Alçando a vista numa perspectiva universal, tenho uma como que visão. Vejo a multidão de pobres, de mutilados, aqueles que o Apocalipse chama “de sobreviventes da grande tribulação” (7,14) cujas lágrimas são enxugadas pelo Cordeiro, organizados em pequenos grupos erguendo a bandeira do Evangelho eterno, da vida e da libertação. Seguidores do Servo sofredor e do Profeta perseguido e ressuscitado a eles está confiado o futuro do Cristianismo, disseminado no mundo globalizado em redes de comunidades, enraizado nas distintas culturas locais e com os rostos dos seres humanos concretos. Deixando para trás a pretensão de excepcionalidade que tantas separações trouxe, se associarão a outras igrejas, religiões e caminhos espirituais no esforço de manter viva a chama sagrada da espiritualidade presente em cada pessoa humana.

Dentro deste tipo comunional e de mútua aceitação das diferentes igrejas, a Teologia da Libertação terá um lugar natural. Ela recolherá reflexivamente os esforços dos cristãos pelo resgate da dignidade dos pobres e da dignidade e dos direitos da Terra e animará a caminhada da humanidade rumo a um mundo que ainda não conhecemos mas que cremos estar alinhado àquele que Jesus sonhou.

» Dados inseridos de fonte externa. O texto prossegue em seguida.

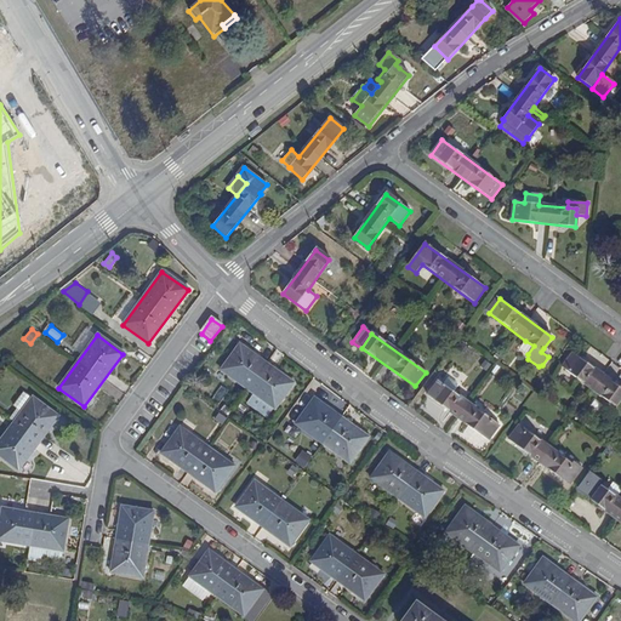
[(534,346),(525,341),(519,348),(528,354),(534,346)]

Então, Teologia da Libertação terá cumprido a sua missão. Comprenderá que no binômio Teologia da Libertação, o decisivo não é a Teologia mas a Libertação real e histórica, porque esta e não aquela é um dos bens do Reino de Deus.

Leonardo Boff
Leonardo Boff, 1938, doutorado em teologia e filosofia, foi durante mais de 20 anos professor de teologia sistemática no Instituto Teológico Franciscano de Petrópolis e depois professor de ética, filosofia da religião e de ecologia filosófica na Universidade do Estado do Rio de Janeiro. Foi professor visitante em várias universidades estrangeiras e galardoado com vários dr.h.c. Escreveu mais de 80 livros nas várias áreas teológicas e humanísticas e sempre se entendeu no âmbito da Teologia da Libertação.